26  

— Что?

— Пиши расписку, Ефим, — повторил Никита, не сводя глаз с зажатой в руке колоды карт. — Я, Мамоцких Ефим Семенович, передаю в дар Крылову Никите Степановичу…

— Ты что, серьезно? — Эльдар подошел к компаньону.

Никита придвинул к себе шкатулку, бережно положил в нее колоду, на мгновение замер, глядя на карты, после чего кивнул:

— Абсолютно. — И снова посмотрел на Мамоцких. — Пиши, Ефим, пиши. Ты мне больше ничего не должен.

Глава 2

Санкт-Петербург, 1762 год


— Вижу, вас можно поздравить, граф? — розовощекий молодой человек, представившийся Петром Нечаевым, склонился в учтивом поклоне.

— Что вы имеете в виду? — не понял Сен-Жермен.

— Только то, что вижу.

— Ах, это… — Граф машинально опустил взгляд: под легким плащом виднелся мундир генерала русской армии. Вечером Сен-Жермен планировал быть на приеме у Дашковой и заранее облачился в парадную одежду. — Да, с этим меня можно поздравить.

И позволил себе легкую улыбку.

Они встретились на берегу залива, на неприметном каменистом мысе, продуваемом всеми балтийскими ветрами. Карета Сен-Жермена осталась у дороги, невидимой отсюда из-за рощи, а как добрался до мыса Нечаев, было непонятно: ни лошади, ни кареты не заметно.

— Блестящая карьера, граф. — Морской ветер уносил слова Петра с такой стремительностью, что Сен-Жермен едва успевал услышать их. — Всего несколько месяцев в России — и уже генерал.

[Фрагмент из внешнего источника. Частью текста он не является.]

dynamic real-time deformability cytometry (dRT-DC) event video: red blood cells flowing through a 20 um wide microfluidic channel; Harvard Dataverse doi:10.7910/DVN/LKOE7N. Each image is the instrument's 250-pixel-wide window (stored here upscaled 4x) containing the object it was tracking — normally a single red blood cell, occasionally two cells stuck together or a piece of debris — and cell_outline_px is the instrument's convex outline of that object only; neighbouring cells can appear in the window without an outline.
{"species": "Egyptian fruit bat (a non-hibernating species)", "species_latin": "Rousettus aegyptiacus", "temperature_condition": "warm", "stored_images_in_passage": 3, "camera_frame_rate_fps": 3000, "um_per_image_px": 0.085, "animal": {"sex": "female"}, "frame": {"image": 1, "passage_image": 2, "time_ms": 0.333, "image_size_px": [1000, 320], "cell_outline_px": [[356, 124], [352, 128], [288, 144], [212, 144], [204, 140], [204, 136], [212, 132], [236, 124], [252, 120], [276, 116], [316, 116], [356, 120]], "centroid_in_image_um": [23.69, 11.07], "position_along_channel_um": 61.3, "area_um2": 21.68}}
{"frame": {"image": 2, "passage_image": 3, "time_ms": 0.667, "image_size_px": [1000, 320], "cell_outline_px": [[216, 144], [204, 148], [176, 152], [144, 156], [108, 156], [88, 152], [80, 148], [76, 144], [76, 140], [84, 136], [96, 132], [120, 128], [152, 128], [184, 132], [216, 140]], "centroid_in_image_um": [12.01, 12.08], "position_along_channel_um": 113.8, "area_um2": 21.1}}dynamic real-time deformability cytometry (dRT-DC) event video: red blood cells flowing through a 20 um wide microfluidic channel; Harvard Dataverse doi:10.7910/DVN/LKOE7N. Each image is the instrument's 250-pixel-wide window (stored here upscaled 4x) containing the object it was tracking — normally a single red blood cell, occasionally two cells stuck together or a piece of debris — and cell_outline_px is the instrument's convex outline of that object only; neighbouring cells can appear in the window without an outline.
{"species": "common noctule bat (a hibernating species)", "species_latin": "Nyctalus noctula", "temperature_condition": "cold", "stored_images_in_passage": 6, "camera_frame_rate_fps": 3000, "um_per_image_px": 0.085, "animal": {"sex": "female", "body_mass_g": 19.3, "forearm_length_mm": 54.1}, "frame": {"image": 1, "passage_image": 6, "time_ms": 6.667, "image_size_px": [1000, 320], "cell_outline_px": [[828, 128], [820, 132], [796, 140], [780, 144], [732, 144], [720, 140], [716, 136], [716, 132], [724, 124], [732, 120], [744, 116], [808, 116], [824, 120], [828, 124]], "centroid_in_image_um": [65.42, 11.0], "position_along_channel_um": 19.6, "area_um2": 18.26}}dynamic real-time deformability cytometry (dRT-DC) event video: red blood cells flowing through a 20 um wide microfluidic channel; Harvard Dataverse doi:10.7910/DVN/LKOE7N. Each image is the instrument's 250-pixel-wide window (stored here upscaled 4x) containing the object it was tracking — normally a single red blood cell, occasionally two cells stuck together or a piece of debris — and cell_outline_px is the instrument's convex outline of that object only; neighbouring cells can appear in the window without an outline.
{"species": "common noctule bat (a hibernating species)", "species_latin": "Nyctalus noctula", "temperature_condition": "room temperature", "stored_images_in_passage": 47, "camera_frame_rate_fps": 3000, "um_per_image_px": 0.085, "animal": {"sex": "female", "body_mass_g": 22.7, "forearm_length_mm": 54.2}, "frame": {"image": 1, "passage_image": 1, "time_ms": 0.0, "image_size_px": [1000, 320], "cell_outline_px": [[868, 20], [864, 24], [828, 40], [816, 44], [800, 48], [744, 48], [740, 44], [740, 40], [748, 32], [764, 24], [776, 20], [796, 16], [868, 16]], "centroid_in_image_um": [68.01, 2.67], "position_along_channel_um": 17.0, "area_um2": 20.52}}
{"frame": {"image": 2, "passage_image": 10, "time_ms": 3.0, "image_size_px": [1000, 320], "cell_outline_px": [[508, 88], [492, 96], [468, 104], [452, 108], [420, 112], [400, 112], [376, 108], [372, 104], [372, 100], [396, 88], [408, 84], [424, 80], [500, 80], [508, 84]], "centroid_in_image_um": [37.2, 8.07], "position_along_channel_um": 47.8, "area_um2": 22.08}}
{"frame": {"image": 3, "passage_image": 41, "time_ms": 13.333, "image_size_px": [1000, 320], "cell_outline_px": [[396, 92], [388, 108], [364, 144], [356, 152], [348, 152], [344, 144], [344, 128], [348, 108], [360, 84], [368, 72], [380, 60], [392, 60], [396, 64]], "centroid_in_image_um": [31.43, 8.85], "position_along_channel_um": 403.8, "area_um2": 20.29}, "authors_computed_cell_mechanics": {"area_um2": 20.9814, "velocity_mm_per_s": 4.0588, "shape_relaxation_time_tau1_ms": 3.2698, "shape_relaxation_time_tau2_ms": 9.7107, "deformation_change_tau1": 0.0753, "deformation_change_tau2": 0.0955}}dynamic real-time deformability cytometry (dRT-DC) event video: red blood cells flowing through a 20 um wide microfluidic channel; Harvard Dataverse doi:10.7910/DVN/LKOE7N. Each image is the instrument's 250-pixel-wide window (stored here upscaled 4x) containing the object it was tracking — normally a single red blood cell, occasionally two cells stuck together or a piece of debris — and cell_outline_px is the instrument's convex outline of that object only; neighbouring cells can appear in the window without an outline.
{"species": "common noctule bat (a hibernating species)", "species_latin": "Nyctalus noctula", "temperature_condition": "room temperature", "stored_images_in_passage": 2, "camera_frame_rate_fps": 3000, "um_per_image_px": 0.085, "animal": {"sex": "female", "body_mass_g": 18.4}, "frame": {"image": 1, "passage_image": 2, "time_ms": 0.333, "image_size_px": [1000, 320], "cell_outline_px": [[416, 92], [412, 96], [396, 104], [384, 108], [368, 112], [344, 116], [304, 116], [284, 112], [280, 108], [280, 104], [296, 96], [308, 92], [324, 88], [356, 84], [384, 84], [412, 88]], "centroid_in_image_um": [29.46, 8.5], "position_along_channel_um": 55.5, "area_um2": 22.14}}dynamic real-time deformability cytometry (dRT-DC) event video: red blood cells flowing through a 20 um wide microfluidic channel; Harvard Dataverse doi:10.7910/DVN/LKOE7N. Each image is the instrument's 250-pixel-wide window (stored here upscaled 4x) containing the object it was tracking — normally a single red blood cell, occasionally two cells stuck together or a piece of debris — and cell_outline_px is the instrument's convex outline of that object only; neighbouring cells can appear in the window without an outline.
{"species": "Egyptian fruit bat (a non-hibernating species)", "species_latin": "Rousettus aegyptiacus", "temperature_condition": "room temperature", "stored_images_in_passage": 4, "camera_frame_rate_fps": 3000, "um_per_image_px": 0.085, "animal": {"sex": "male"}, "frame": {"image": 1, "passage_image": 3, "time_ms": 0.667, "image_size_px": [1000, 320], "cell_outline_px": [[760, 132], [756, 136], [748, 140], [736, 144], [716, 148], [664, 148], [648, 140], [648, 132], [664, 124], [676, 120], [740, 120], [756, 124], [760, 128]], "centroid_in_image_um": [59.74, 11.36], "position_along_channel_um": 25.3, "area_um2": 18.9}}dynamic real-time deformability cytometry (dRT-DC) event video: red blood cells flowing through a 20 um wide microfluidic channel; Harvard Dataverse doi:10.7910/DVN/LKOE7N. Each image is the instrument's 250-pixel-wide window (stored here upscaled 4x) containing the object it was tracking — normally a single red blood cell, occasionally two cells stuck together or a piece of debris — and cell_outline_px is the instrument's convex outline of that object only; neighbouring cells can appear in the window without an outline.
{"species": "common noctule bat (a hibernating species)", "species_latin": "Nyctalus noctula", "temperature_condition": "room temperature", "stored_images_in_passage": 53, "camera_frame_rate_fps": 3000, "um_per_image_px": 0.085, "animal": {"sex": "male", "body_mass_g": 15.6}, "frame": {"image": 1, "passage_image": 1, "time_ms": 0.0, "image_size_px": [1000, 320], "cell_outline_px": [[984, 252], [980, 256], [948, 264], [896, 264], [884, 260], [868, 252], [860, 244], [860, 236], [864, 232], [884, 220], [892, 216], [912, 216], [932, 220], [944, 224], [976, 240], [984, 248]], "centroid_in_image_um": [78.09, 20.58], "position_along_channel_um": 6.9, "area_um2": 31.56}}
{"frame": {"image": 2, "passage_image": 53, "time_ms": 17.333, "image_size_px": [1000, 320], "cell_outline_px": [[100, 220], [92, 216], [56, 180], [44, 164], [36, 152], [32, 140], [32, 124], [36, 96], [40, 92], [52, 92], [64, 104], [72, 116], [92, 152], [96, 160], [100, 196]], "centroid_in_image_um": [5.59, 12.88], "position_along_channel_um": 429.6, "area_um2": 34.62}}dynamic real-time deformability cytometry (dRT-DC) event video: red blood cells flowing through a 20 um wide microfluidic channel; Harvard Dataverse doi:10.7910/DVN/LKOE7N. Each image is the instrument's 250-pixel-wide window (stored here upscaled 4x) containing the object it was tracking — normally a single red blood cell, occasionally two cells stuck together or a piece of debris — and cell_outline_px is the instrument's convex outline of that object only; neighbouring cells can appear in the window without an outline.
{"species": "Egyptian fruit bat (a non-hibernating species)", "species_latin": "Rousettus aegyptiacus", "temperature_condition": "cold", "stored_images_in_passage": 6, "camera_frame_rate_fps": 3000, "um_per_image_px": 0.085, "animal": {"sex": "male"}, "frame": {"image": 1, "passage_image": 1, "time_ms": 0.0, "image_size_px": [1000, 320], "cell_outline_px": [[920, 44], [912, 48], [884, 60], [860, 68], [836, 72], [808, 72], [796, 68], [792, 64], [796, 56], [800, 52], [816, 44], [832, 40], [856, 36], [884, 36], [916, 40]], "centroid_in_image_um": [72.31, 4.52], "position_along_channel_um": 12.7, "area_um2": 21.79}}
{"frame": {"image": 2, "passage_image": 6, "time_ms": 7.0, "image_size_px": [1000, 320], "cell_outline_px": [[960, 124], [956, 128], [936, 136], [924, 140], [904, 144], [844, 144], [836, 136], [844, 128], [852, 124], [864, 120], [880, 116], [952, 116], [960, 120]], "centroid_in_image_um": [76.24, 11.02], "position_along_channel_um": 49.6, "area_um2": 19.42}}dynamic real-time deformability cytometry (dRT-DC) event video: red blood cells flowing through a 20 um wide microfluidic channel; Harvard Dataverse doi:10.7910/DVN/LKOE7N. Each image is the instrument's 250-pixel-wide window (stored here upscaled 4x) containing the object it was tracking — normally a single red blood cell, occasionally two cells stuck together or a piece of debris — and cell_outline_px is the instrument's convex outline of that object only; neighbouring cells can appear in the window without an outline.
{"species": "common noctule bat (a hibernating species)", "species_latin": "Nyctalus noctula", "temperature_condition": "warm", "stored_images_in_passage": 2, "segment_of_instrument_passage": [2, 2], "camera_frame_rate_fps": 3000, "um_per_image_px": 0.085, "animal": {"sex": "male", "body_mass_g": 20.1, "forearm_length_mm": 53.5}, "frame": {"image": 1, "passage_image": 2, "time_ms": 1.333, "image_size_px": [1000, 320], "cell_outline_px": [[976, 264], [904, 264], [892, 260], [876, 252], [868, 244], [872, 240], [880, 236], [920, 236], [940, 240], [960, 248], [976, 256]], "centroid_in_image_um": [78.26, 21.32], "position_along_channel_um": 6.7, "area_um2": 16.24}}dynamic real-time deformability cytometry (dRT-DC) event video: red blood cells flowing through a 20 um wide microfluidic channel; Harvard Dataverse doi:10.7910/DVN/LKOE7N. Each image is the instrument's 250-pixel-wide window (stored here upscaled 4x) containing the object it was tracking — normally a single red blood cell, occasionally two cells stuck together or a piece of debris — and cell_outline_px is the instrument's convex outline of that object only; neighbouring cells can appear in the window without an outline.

Можно только позавидовать.

Сам Нечаев был одет в форму поручика Преображенского полка, но материал и шитье указывали, что жил юноша не только на офицерское жалованье.

— Вам ли завидовать, любезнейший Петр Андреевич? Вы молоды, у вас вся жизнь впереди.

— Но вряд ли я смогу оказать императрице услуги, равные вашим, граф.

Сен-Жермен прищурился.

Он ожидал любого развития разговора, кроме этого. Какое отношение имеет политика к их встрече? При чем здесь она? К тому же роль графа в возведении на престол Екатерины тщательно скрывалась, о его помощи знали только самые близкие к императрице люди, самые верные. Таинственность принесла плоды: не появилось даже слухов, даже домыслов о возможном участии Сен-Жермена в перевороте, и вот на тебе — мальчишка, щенок безусый, знает и намекает на наисекретнейшее дело с уверенностью невозможной.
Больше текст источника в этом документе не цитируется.